杂食兔,只屯文,不说话。偷偷挖洞,填坑随缘,写文态度极其不端正,到处爬墙,每天都是薛定谔的更新。
最近爬了FF14,勿念。

二律背反

【沉迷跑团,无心码字,拽个旧文,混个更新。】

【刀剑乱舞正剧向,陆奥守吉行超中心(主剧情就只有他)。】

【有女审神者,是个渣婶。有暗堕,有乱七八糟的战斗剧情。】

【某系列之菅原线路第二篇,明明是第二篇但却是两年前写的。】

【都无耻拿出两年前的旧文了,读者老爷行行好,当我更新了吧。】


第一篇:刹那间梦


第二篇:二律背反


  “如果,我想改变历史,选择谁作为目标比较好呢?”

  女人眼中带笑,眉梢间带着细不可察的嘲弄,明知对方的沉默暗示着不快,却依然用愉悦至极的口吻说道。

  “虽说日本历史上不乏卓越之人,如能拯救其命定的宿命,历史必然会被蝴蝶效应掀起巨大波浪吧。那么,谁最合适。中臣镰足?织田信长?大久保利通?啊啊,无趣,无趣!若是我选,必然坂本龙马,是也。”
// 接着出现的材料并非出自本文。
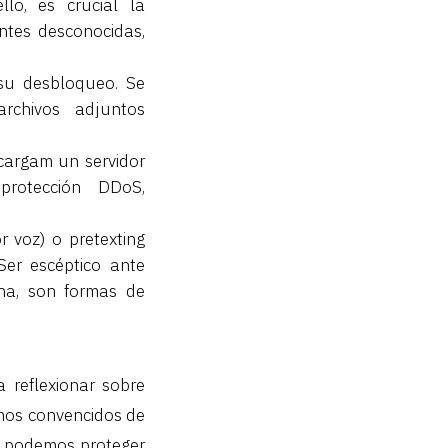
llo, es crucial la
entes desconocidas,
 su desbloqueo. Se
archivos adjuntos
cargam un servidor
protección DDoS,
r voz) o pretexting
 Ser escéptico ante
ona, son formas de
 reflexionar sobre
amos convencidos de
, podemos proteger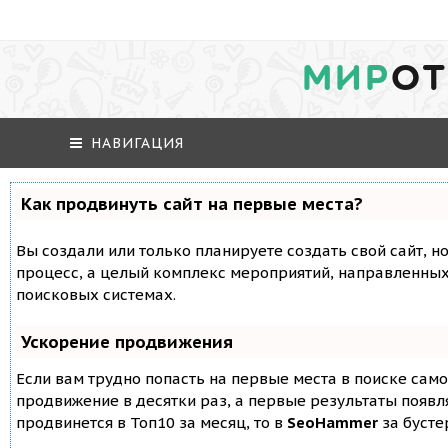
МИР
ОТ
НАВИГАЦИЯ
Как продвинуть сайт на первые места?
Вы создали или только планируете создать свой сайт, но
процесс, а целый комплекс мероприятий, направленных
поисковых системах.
Ускорение продвижения
Если вам трудно попасть на первые места в поиске сам
продвижение в десятки раз, а первые результаты появля
продвинется в Топ10 за месяц, то в
SeoHammer
за буст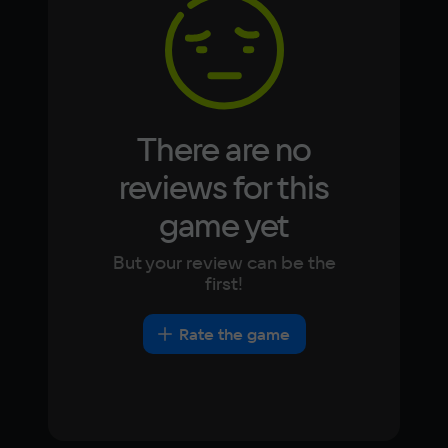
Korean
Portugues
Japanese
Turkish
Video card
GeForce GTX 1080
Space
11 ГБ
There are no
Other
reviews for this
DirectX(R): 12, Звуковая карта: совместимая 
game yet
c DirectX
But your review can be the
first!
Rate the game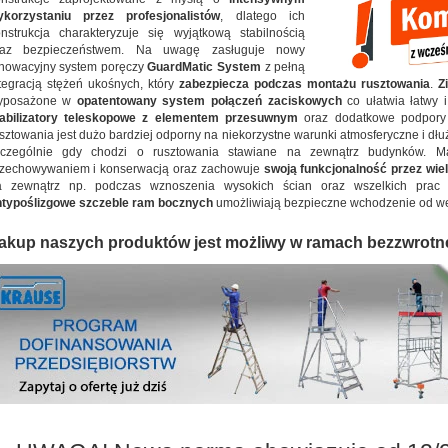
ykorzystaniu przez profesjonalistów
, dlatego ich
nstrukcja charakteryzuje się wyjątkową stabilnością
raz bezpieczeństwem. Na uwagę zasługuje nowy
nowacyjny system poręczy
GuardMatic System
z pełną
tegracją stężeń ukośnych, który
zabezpiecza podczas montażu rusztowania
.
Z
yposażone w
opatentowany system połączeń zaciskowych
co ułatwia łatwy i
tabilizatory teleskopowe z elementem przesuwnym
oraz dodatkowe podpory 
sztowania jest dużo bardziej odporny na niekorzystne warunki atmosferyczne i dłuże
zczególnie gdy chodzi o rusztowania stawiane na zewnątrz budynków. 
rzechowywaniem i konserwacją oraz zachowuje
swoją funkcjonalność przez wiel
a zewnątrz np. podczas wznoszenia wysokich ścian oraz wszelkich prac
typoślizgowe szczeble ram bocznych
umożliwiają bezpieczne wchodzenie od wew
akup naszych produktów jest możliwy w ramach bezzwrotn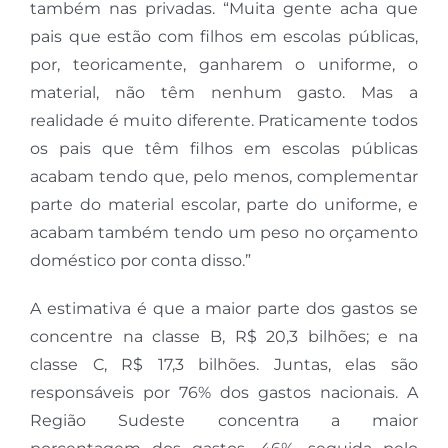
também nas privadas. “Muita gente acha que
pais que estão com filhos em escolas públicas,
por, teoricamente, ganharem o uniforme, o
material, não têm nenhum gasto. Mas a
realidade é muito diferente. Praticamente todos
os pais que têm filhos em escolas públicas
acabam tendo que, pelo menos, complementar
parte do material escolar, parte do uniforme, e
acabam também tendo um peso no orçamento
doméstico por conta disso.”
A estimativa é que a maior parte dos gastos se
concentre na classe B, R$ 20,3 bilhões; e na
classe C, R$ 17,3 bilhões. Juntas, elas são
responsáveis por 76% dos gastos nacionais. A
Região Sudeste concentra a maior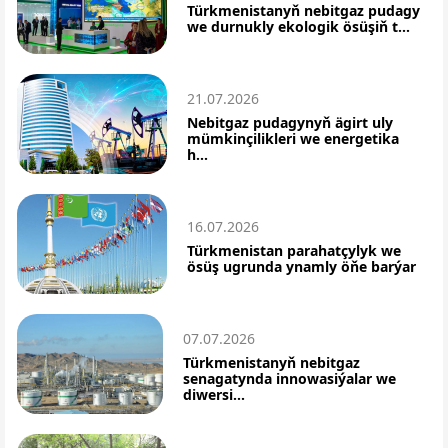
Türkmenistanyň nebitgaz pudagy
we durnukly ekologik ösüşiň t...
21.07.2026
Nebitgaz pudagynyň ägirt uly
mümkinçilikleri we energetika
h...
16.07.2026
Türkmenistan parahatçylyk we
ösüş ugrunda ynamly öňe barýar
07.07.2026
Türkmenistanyň nebitgaz
senagatynda innowasiýalar we
diwersi...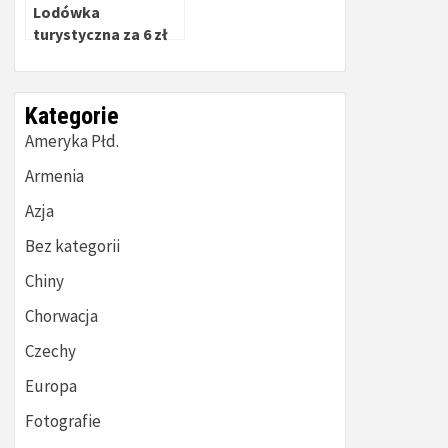
Lodówka
turystyczna za 6 zł
Kategorie
Ameryka Płd.
Armenia
Azja
Bez kategorii
Chiny
Chorwacja
Czechy
Europa
Fotografie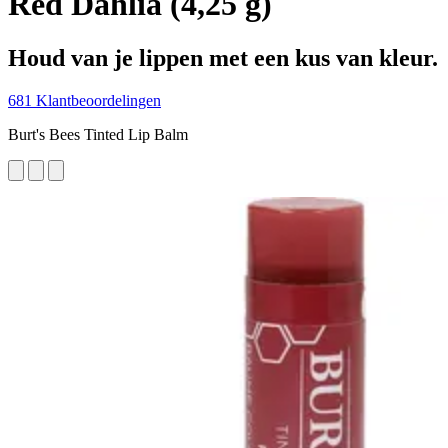
Red Dahlia (4,25 g)
Houd van je lippen met een kus van kleur.
681 Klantbeoordelingen
Burt's Bees Tinted Lip Balm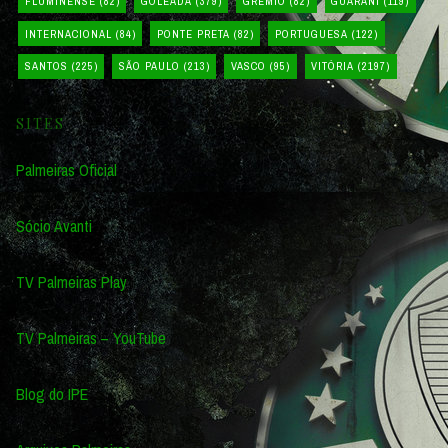
FLUMINENSE
(82)
GOLEADA
(379)
GRÊMIO
(82)
GUARANI
(119)
INTERNACIONAL
(84)
PONTE PRETA
(82)
PORTUGUESA
(122)
SANTOS
(225)
SÃO PAULO
(213)
VASCO
(95)
VITÓRIA
(2197)
SITES
Palmeiras Oficial
Sócio Avanti
TV Palmeiras Play
TV Palmeiras – YouTube
Blog do IPE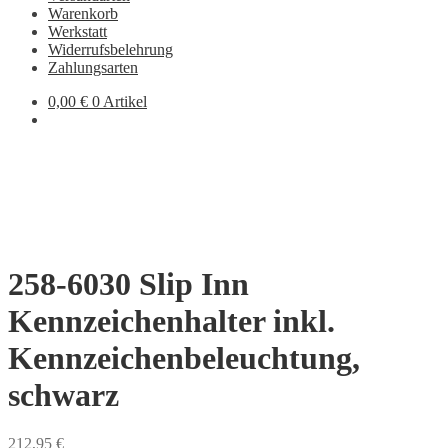
Warenkorb
Werkstatt
Widerrufsbelehrung
Zahlungsarten
0,00
€
0 Artikel
258-6030 Slip Inn
Kennzeichenhalter inkl.
Kennzeichenbeleuchtung,
schwarz
212,95
€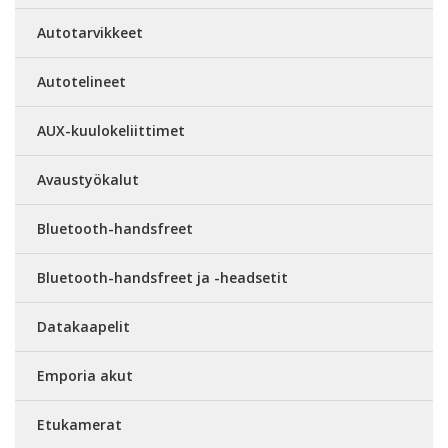
Autotarvikkeet
Autotelineet
AUX-kuulokeliittimet
Avaustyökalut
Bluetooth-handsfreet
Bluetooth-handsfreet ja -headsetit
Datakaapelit
Emporia akut
Etukamerat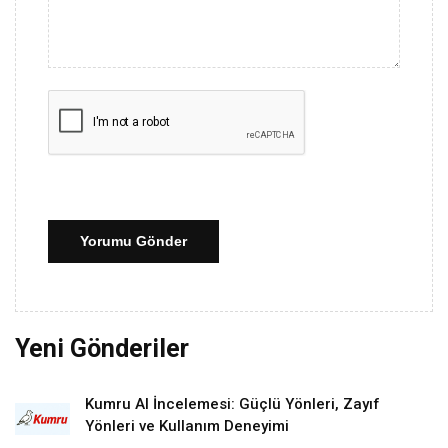
Yorumu Gönder
Yeni Gönderiler
Kumru AI İncelemesi: Güçlü Yönleri, Zayıf
Yönleri ve Kullanım Deneyimi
  没有回应,近侍闭口不言。虽然内心中明知这番话从自己的主人嘴中说出时,已是对前主最大的陈赞,然而,贸然回应必会中了圈套。

  最好的方法是沉默。

  这是全本丸的刀剑,最后得出的一致回答,最佳的应对方法。

  一刀一人站在寒风萧瑟的街道上,此时正是庆应三年,十一月十五日夜。陆奥守吉行抬起眼,看着面前这幢熟悉的小楼,二楼有个小窗口正亮着昏黄的灯。

  若要解释事情为何会变成这样,还是从一开始讲述为好。


  女人是这个本丸的审神者,刀剑男子们的主人,是位娇柔清丽的美人。但性格,用乖僻怪戾形容都远不足矣。一开始,她选定和泉守兼定作为近侍,不足十日和泉守便气得眼中带泪,手中太刀霎时出鞘。而就算头顶悬着一把明晃晃的利器,女人也只是侧倒在榻榻米上用衣袖掩住口鼻,不住发出令人厌恶的嗤嗤笑声。

  马上和泉守被同伴强行拉走,女人也未因此无礼行为而降下责罚,只是独自一人呆在房间,脸上依旧带着暧昧的笑意。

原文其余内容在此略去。